Banquete dos orixás, parte 3.

Um texto para ser apreciado com calma. Com são as boas comidas.

Banquete dos orixás, parte 3.

Com quiabos bem escolhidos se faz o delicioso amalá, o alimento predileto do Xangô, um orixá muito poderoso que foi rei e marido de Iansã. Como informa Dona Nidinha: “Ele é feito do mesmo jeito que o caruru, com quiabo, dendê e camarão seco, mas leva carne de boi”. Num relato deixado por Mãe Aninha, primeira mãe-de-santo do Ilê Axé Opô Afonjá, ela define o amalá como um tipo de caruru com carne, acrescentando que existem o caruru de folhas (chamado em algumas casas de efó), o caruru de verduras, o caruru de cebolinha, o caruru de ervas africanas, o caruru de mostarda e outro com quiabos. Como o quiabo e o caruru também são associados aos Ibejis – orixás gêmeos – e a Iansã, muitos baianos sincréticos oferecem o mesmo prato a Santa Bárbara e a São Cosme e São Damião, correspondentes dos orixás no catolicismo.

Feijões de todos os tipos participam do banquete dos orixás: fradinho, preto, mulatinho. “Para Oxóssi, a gente bota o feijão de molho e depois torra. Fica parecendo amendoim”, diz Dona Nidinha. O feijão-preto agrada a Omolu e a Ogum. No Brasil, uma das comidas presentes nas homenagens a Ogum é a  feijoada.

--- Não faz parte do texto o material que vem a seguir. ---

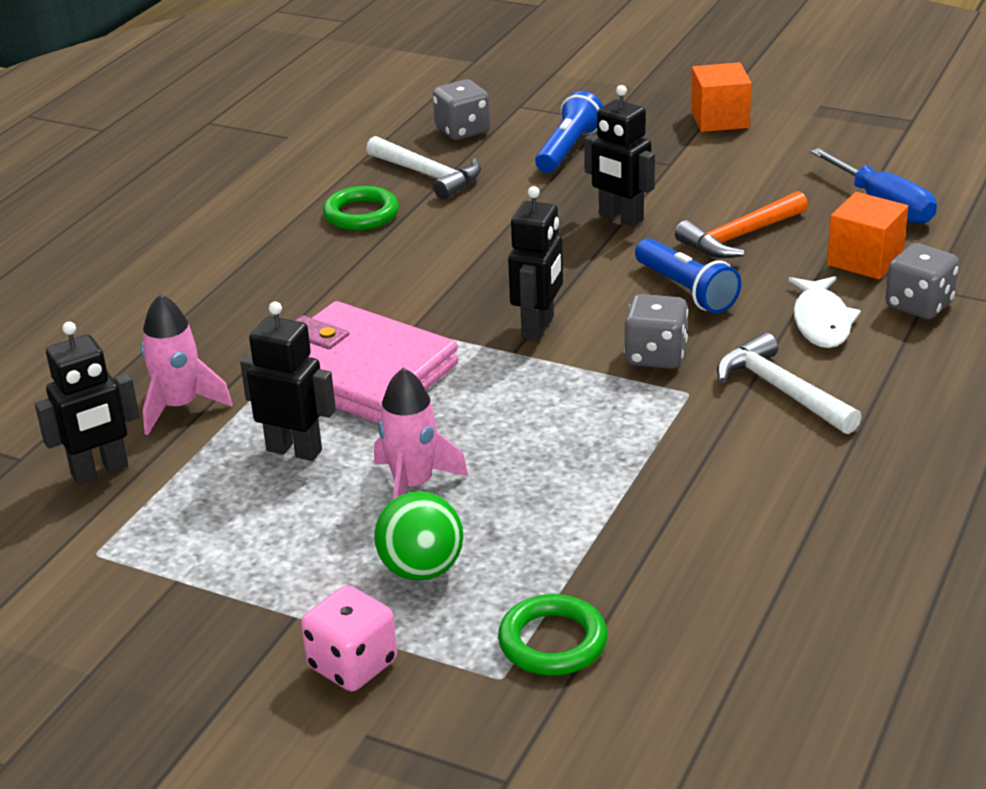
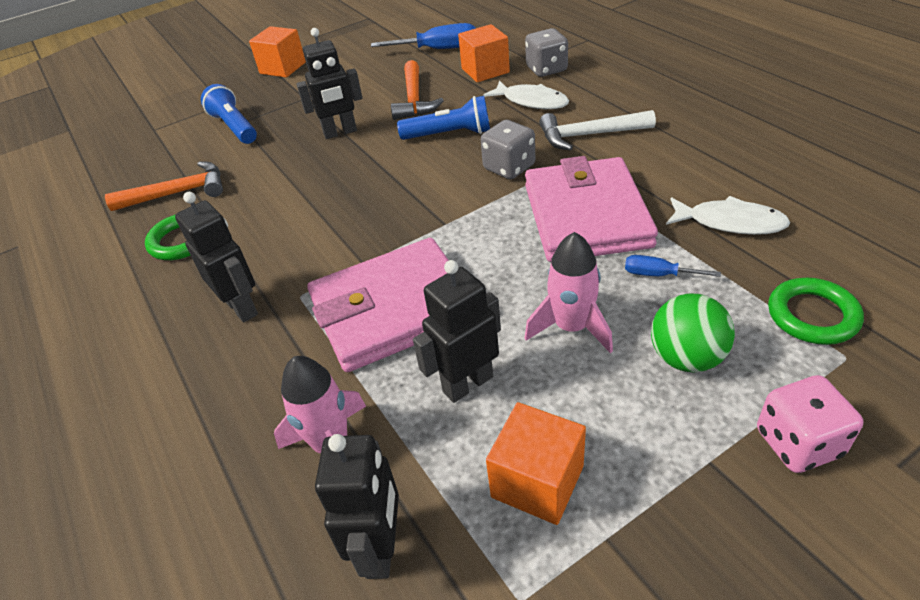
camera: 55 degrees left, 10 degrees up
white hammer [366,136,481,200] -> orange hammer [105,161,223,211]
grey dice [433,80,490,140] -> none
black robot [508,186,563,341] -> black robot moved to [175,192,258,322]
none -> orange cube [486,402,586,525]
none -> pink wallet [525,156,658,262]
none -> blue screwdriver [625,255,721,277]
none -> white fish [666,196,790,235]

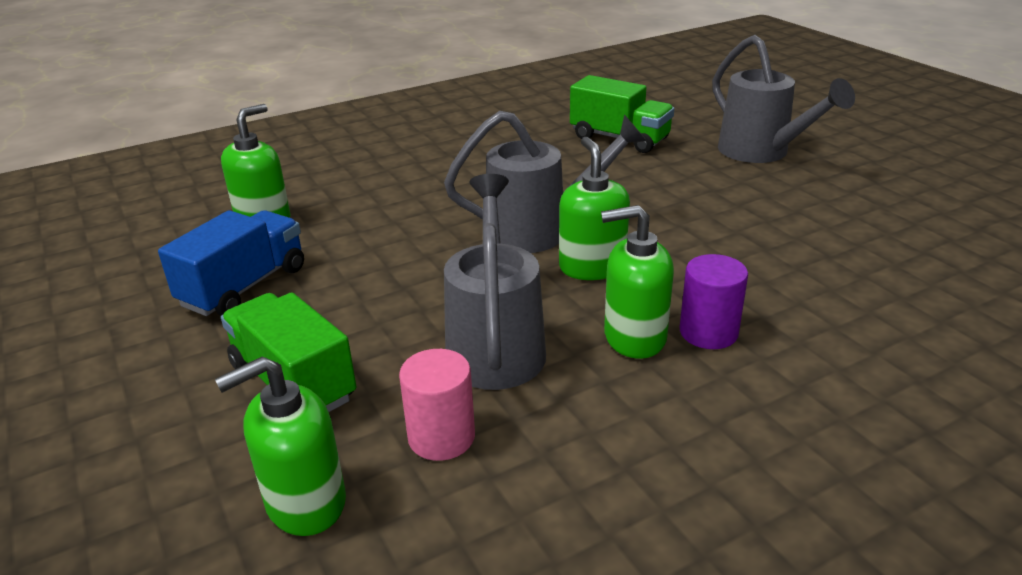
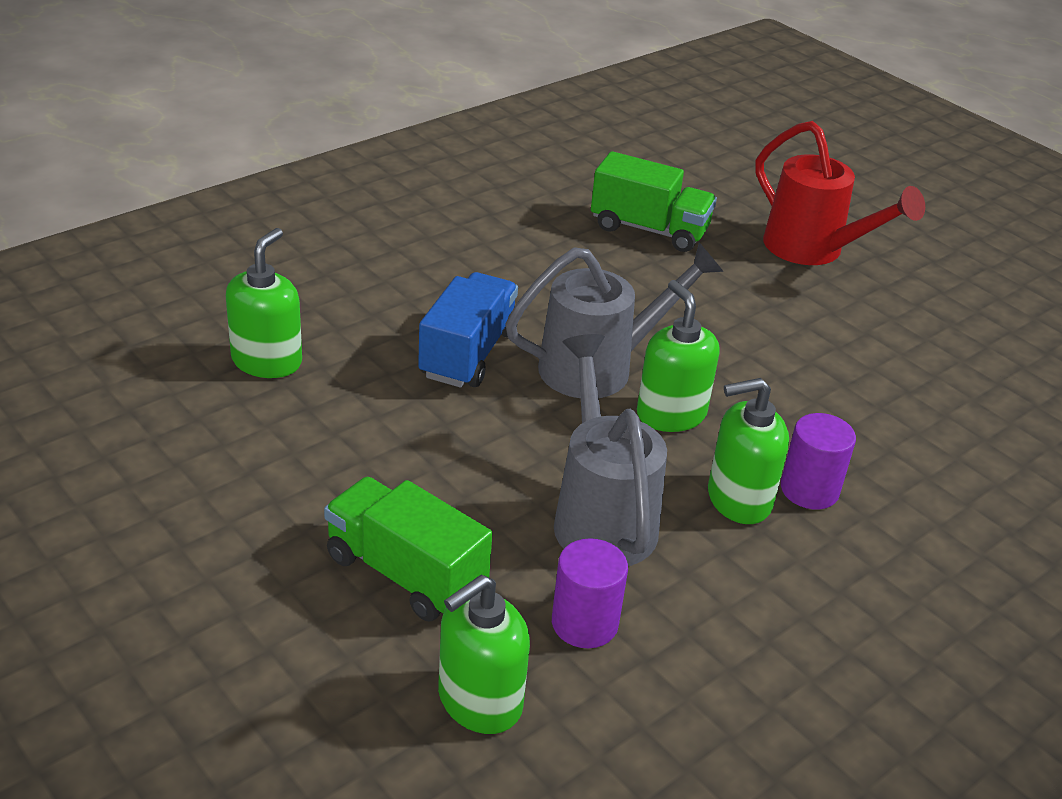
camera: 15 degrees left, 5 degrees up
blue truck [158,210,304,316] -> blue truck moved to [418,272,518,388]
pink cylinder [399,349,475,461] -> purple cylinder [552,538,628,648]
grey watering can [712,35,855,163] -> red watering can [755,121,925,265]

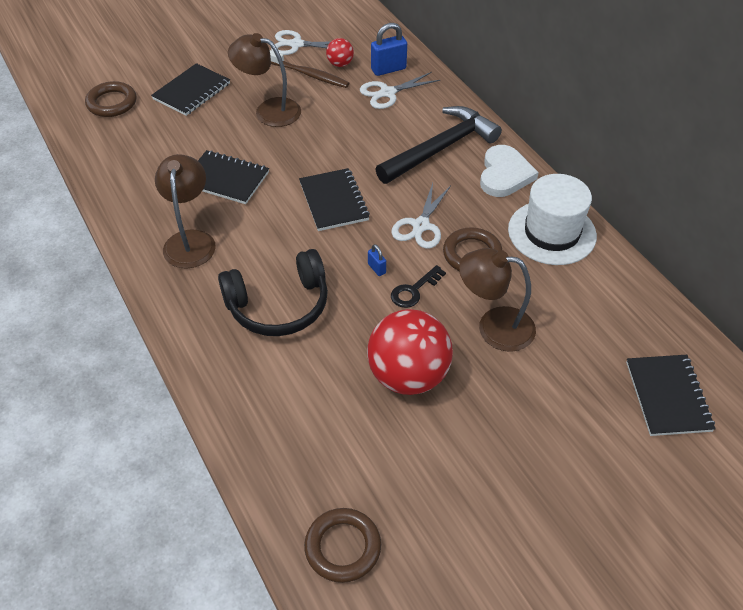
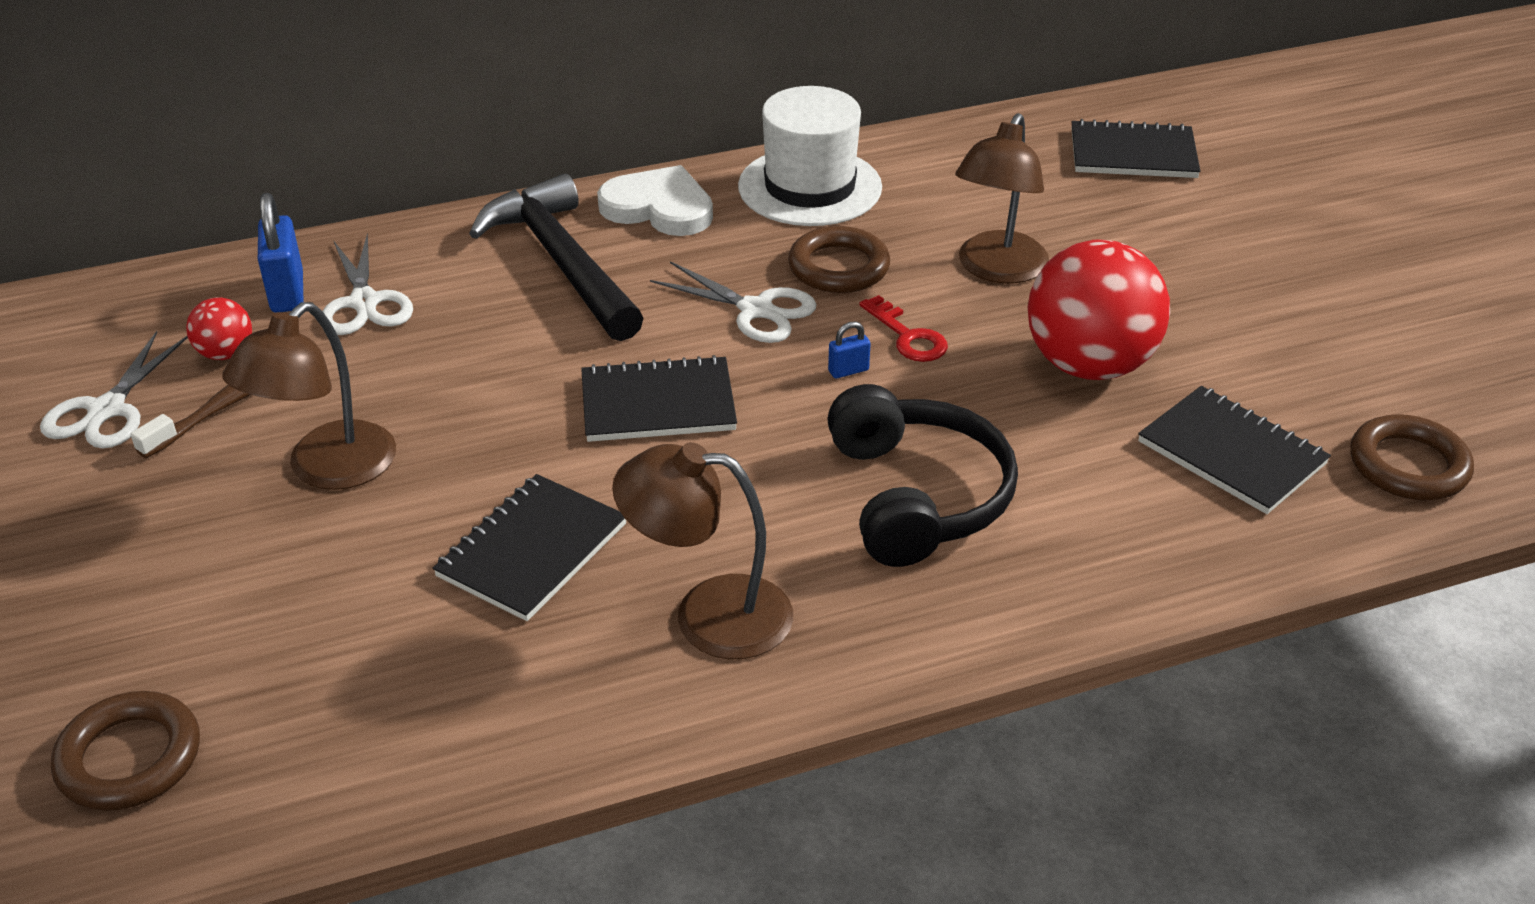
camera: 80 degrees left, 10 degrees down
black notebook [151,63,230,116] -> black notebook moved to [1138,386,1331,514]
black key [391,265,446,308] -> red key [859,295,948,362]

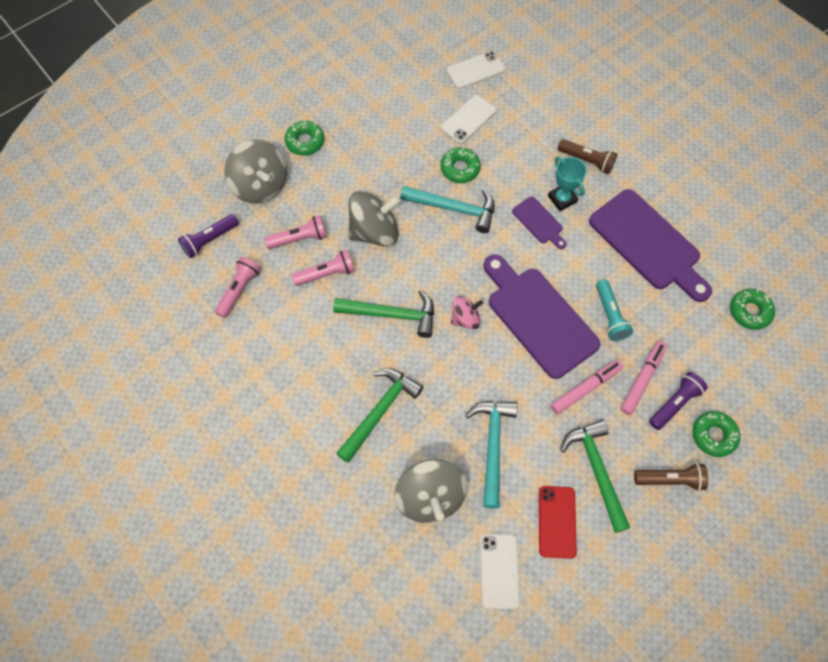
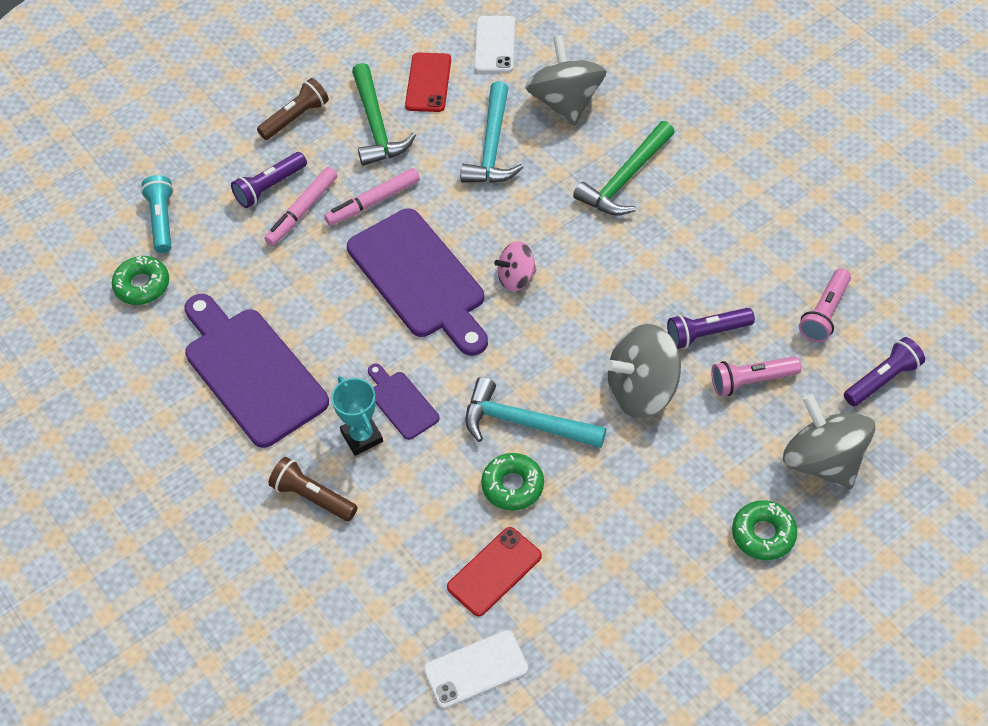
camera: 175 degrees left, 10 degrees down
pink flashlight [291,250,355,286] -> purple flashlight [667,308,755,349]
green hammer [333,290,434,338] -> none
white phone [441,95,496,144] -> red phone [447,527,542,616]
turquoise flashlight [596,279,633,341] -> turquoise flashlight moved to [141,175,174,253]
brown flashlight [634,463,708,491] -> brown flashlight turned 135 degrees clockwise [257,78,329,140]
green donut [692,411,740,457] -> none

Dona Cici explica o motivo:

Contam que existiu um grande pai-de-santo chamado Procópio. Ele nasceu no Brasil, liberto, com pais africanos que eram escravos em Cachoeira. Ele morreu com quase 90 anos, em 1958. Seu Procópio tinha um grande candomblé num local chamado Baixão, onde tem hoje o Vale do Ogunjá, exatamente porque era o nome do santo dele. Seu Procópio era de Ogunjá e as pessoas de Ogum têm muito da personalidade desse orixá, considerado o orixá mais perigoso de todos, o orixá mais radical que tem. Então se conta que, um dia, ele se aborreceu com um filho-de-santo de forma injusta e expulsou o filho da roça. Passados uns dias, ele fez uma festa e então Ogum veio e deixou o seguinte recado: “Que Procópio era filho dele, mas não era dono dos outros filhos dele”. Ou seja, que Procópio era o pai-de-santo, que fazia o orixá dos filhos-de-santo, mas os filhos-de-santo pertenciam a Ogum e que Seu Procópio tinha sido injusto com o filho dele. E mandou que ele fizesse uma comida e chamasse o filho de volta à casa. Que Seu Procópio não esquecesse do recado, que ele ia ficar esperando.
Quando Seu Procópio acordou do transe, os filhos-de-santo deram o recado: “Meu pai, nosso pai Ogum veio em sua cabeça e disse que o senhor tem que fazer uma comida de confraternização e que o senhor tem que chamar de volta o nosso irmão que o senhor mandou pra fora do axé”. Seu Procópio ficou muito assustado, porque ele não queria voltar atrás, mas como ele temia muito o santo dele, então pensou e disse: “Eu vou fazer essa feijoada e vocês chamem ele”. Então contam que Seu Procópio fez a feijoada com tudo que você possa imaginar, armou uma grande esteira, chamou o filho-de-santo, como Ogum mandou, e botou o filho sentado junto dele. Seu Procópio foi fazendo os pratos de cada um dos filhos, mas ninguém comia, esperando ele dar o sinal. Então, ele fez todos os pratos dos filhos e fez o dele. Só que, quando tocou na comida para comer, Seu Procópio virou de santo e todos os filhos-de-santo viraram de santo também. Até hoje, em muitos terreiros acontece essa grande feijoada, que é colocada numa esteira, em frente à casa de Ogum ou ao lado e todo mundo do axé participa, em memória desse recado que Ogum mandou.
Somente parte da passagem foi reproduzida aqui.